*Sección del documento*.
En mis habituales desplazamientos de Yecla a
Petrel, al pasar a la altura de Sax, puedo ver esta hermosa sierra en la
distancia.
Tengo tan buenos recuerdos de este lugar que es
imposible no sonreír cada vez que miro ese paisaje desde la autovía, aunque
también me deja siempre una inevitable estela de nostalgia.
Fue a finales de los años setenta cuando mi
padre compró un terreno a los pies de estas montañas (que casualmente se llaman
Picachos de Cabrera)
Era una parcela de cultivo, con almendros y
vides en un terreno en declive.
Un buen día nos sorprendió con la increíble
noticia de que había construido una cabaña allí.
He de decir que nuestro padre viene a ser una
combinación entre Cristóbal Colón, por lo aventurero y descubridor, Robinson
Crusoe, por su capacidad de supervivencia y San Francisco de Asís, por su amor
por los animales y la Naturaleza, y su predisposición a la meditación.
Y no es que tuviera conocimientos de
arquitectura precisamente, qué va, pero con un poco de intuición y una gran cantidad de ilusión, el resultado fue más que notable, especialmente para dos
hijos adolescentes y otros dos de menor edad que vivimos la visita a aquella
cabaña como la aventura entre las aventuras.
Recuerdo cómo disfrutamos recorriéndola por
dentro. Nada más entrar estaba la cocina, con una gran mesa de madera colocada
en el centro, también construida por él. Una ancha estantería a la derecha
servía de separación con el salón, y al fondo, dos recias puertas daban paso a
dos habitaciones más.
Todo: suelo, techo, paredes, bancos, estanterías
estaba hecho con tablones de madera.
Y si tener una cabaña pegada a la montaña era ya
un lujo sin igual, el quedarse algún fin de semana en ella, pasando la noche en sacos de dormir sobre mantas fue la reoca.
Qué días tan agradables, tanto en verano como en
invierno, pasamos en aquella cabaña. Unas veces solos, otras con abuelos, tíos
y primos, y siempre con nuestro perro Tranquilo, que recorría alegremente el
monte hasta terminar rendido.

*Tarea 1*. Cita literalmente el fragmento del relato sobre la cabaña que comienza en las palabras "Y no es que" y termina tras "tablones de madera.".
*Tarea 2*. Según el relato sobre la cabaña, ¿cómo se llamaba el perro que acompañaba siempre a la familia?
*Tarea 3*. Prosigue el relato sobre la cabaña a partir de su última frase.

Cuadros delimitadores con puntos clave:
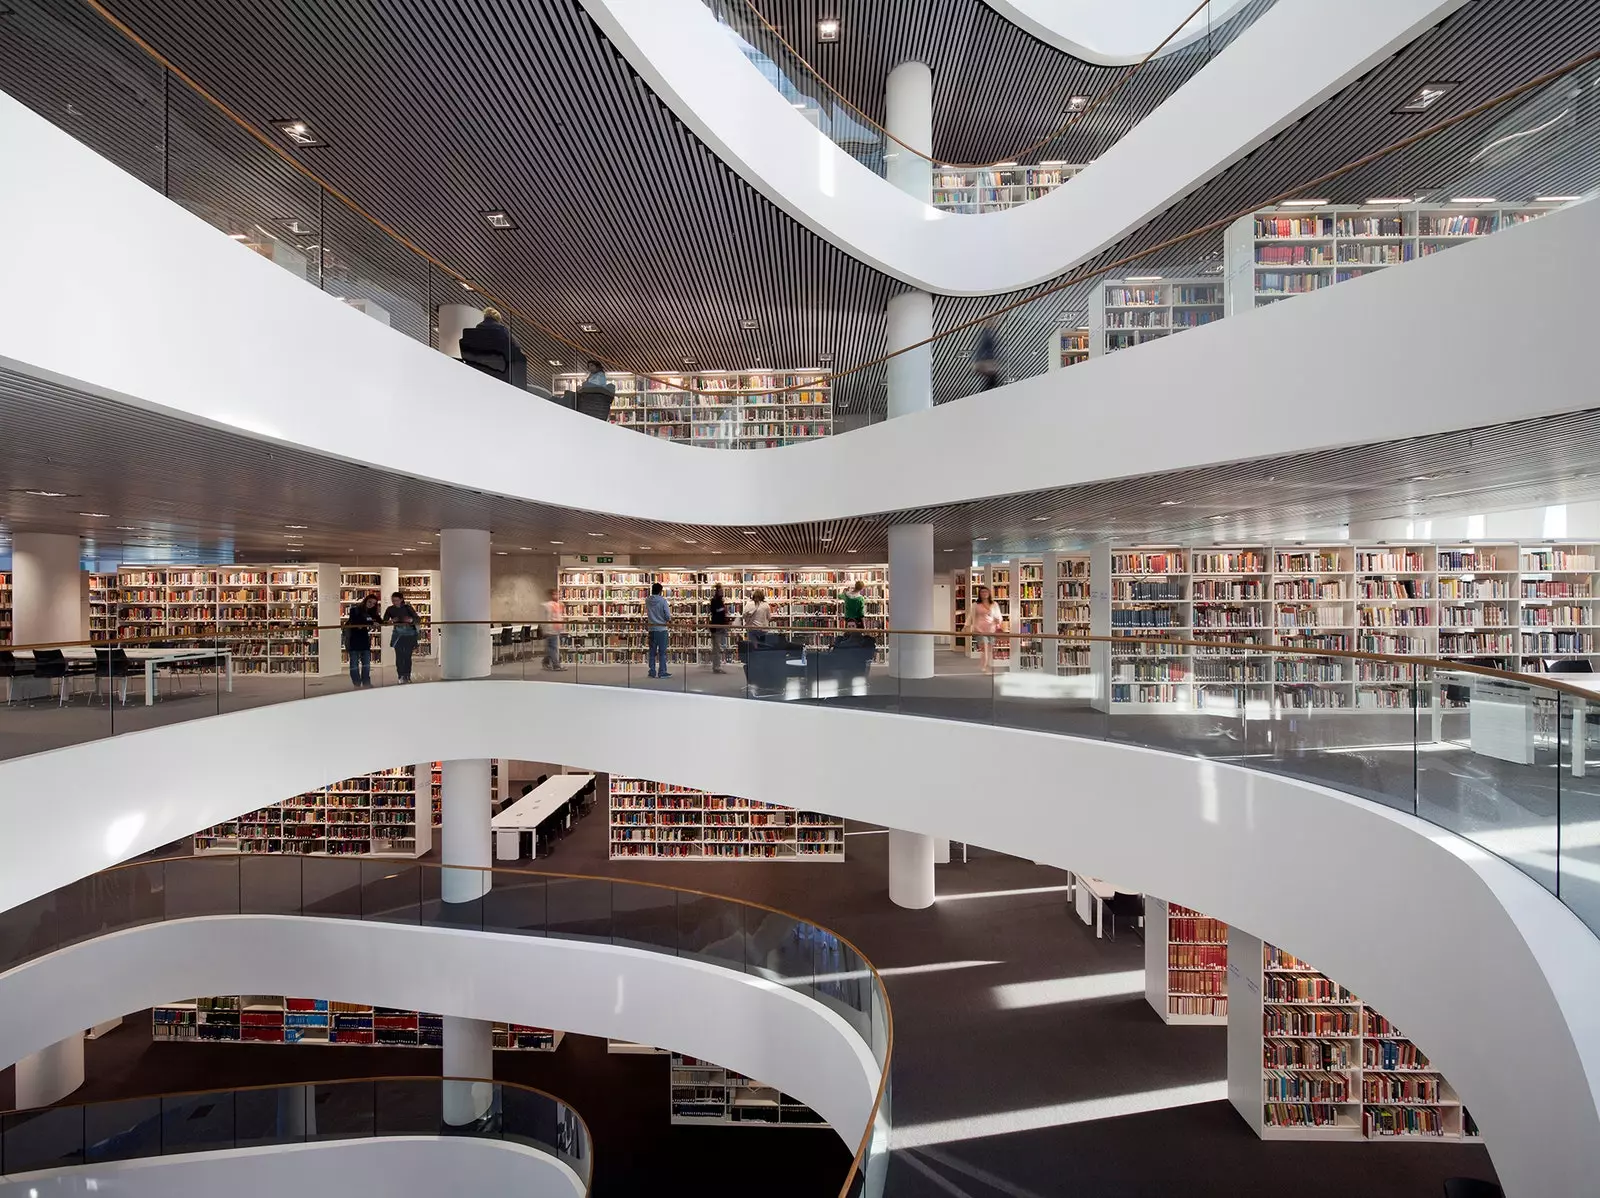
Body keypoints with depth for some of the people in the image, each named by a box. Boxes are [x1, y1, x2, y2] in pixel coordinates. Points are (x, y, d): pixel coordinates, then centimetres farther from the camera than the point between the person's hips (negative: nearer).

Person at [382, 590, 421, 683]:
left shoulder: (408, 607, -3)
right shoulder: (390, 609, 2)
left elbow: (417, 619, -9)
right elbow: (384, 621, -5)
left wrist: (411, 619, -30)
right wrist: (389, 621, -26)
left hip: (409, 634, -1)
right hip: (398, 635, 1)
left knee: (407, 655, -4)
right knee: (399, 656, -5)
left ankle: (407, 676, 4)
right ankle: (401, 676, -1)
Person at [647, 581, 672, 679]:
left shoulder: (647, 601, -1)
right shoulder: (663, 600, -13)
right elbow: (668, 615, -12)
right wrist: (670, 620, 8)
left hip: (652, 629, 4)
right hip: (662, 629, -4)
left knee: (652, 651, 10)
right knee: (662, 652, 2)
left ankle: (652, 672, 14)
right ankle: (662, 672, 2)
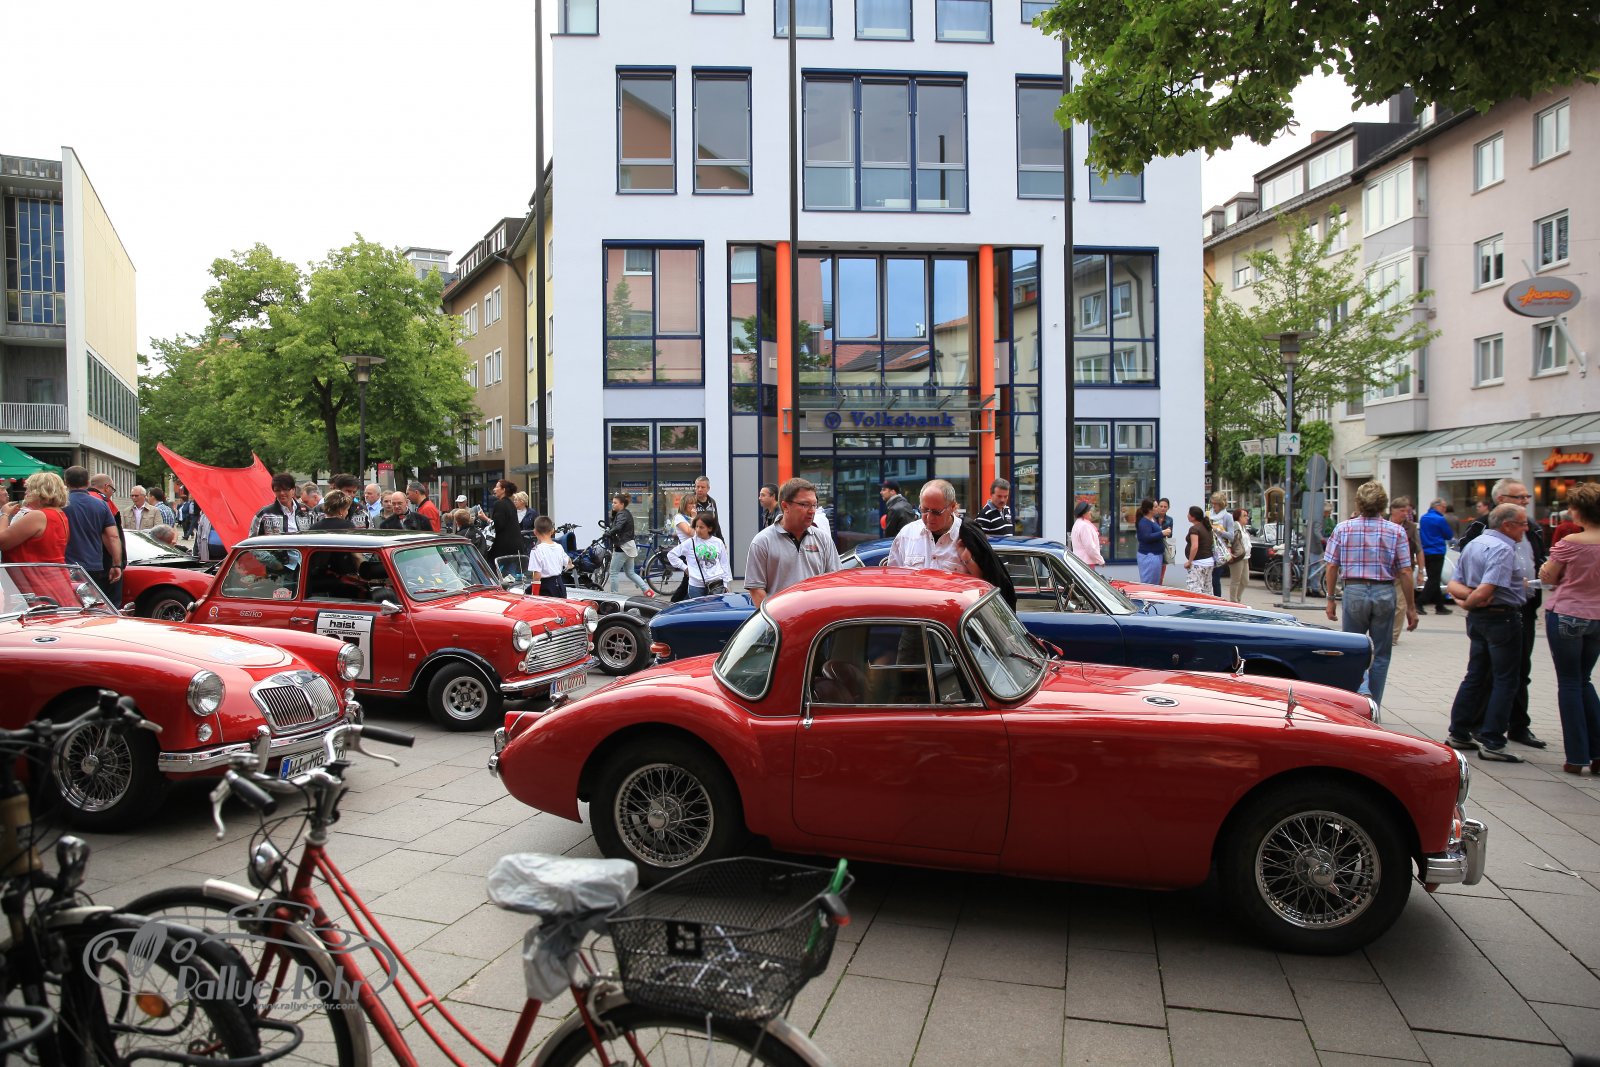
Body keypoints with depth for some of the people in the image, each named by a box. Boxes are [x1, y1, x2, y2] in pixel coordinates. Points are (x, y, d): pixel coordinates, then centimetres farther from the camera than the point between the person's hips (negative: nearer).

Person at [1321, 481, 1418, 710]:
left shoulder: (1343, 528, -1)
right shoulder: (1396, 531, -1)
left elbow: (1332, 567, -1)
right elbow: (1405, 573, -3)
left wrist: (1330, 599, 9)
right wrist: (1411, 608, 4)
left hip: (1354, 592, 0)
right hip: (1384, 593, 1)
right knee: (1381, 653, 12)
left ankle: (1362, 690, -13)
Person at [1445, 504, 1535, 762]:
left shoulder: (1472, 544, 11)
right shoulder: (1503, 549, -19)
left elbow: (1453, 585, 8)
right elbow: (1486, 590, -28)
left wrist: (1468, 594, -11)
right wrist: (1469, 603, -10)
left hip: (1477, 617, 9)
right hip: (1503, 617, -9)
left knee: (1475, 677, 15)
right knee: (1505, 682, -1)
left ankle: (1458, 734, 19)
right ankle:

*Respuesta escrita 1*.
Y no es que tuviera conocimientos de
arquitectura precisamente, qué va, pero con un poco de intuición y una gran cantidad de ilusión, el resultado fue más que notable, especialmente para dos
hijos adolescentes y otros dos de menor edad que vivimos la visita a aquella
cabaña como la aventura entre las aventuras.
Recuerdo cómo disfrutamos recorriéndola por
dentro. Nada más entrar estaba la cocina, con una gran mesa de madera colocada
en el centro, también construida por él. Una ancha estantería a la derecha
servía de separación con el salón, y al fondo, dos recias puertas daban paso a
dos habitaciones más.
Todo: suelo, techo, paredes, bancos, estanterías
estaba hecho con tablones de madera.

*Respuesta escrita 2*. Se llamaba Tranquilo.

*Respuesta escrita 3*.
Mi madre la iba decorando cada vez que íbamos,
hasta dejarla muy acogedora. La recuerdo llevando cojines, colchas y manteles
de vivos colores, jarrones con flores secas y algunas pieles de cabra que
colocadas sobre las paredes encajaban
perfectamente en la rusticidad del entorno.
Jugábamos a las cartas o al Monopoly, comíamos
alrededor de la gran mesa, contábamos historias, chistes… y siempre terminábamos cantando el Carrascal.
Carrascal, Carrascal, qué bonita serenata,
Carrascal, Carrascal, que me estás dando la
lata.
Nuestro padre vendió finalmente aquella cabaña,
pero en la cabeza ya estaba planeando construir una mayor, de varias alturas
(porque él siempre ha soñado así, a lo grande)
No sé si sería con el dinero que recibió de
aquella venta o con la de algún otro terreno, o tal vez con la suma de ambas
cosas, porque la cantidad de tablones, tornillos, clavos, tejas y herramientas de todo
tipo que necesitó para el nuevo proyecto fue colosal.
Eran ya los años 80 cuando, a unos cien metros de
la pequeña, empezó a construir la segunda cabaña. ¡Y qué cabaña! ¡Aquello
parecía el Hotel de algún pueblo del Far West!
Hace unas semanas le telefoneé para comentarle
que tenía idea de escribir sobre las cabañas en el blog, por si me podía dar
datos que yo no recordaba.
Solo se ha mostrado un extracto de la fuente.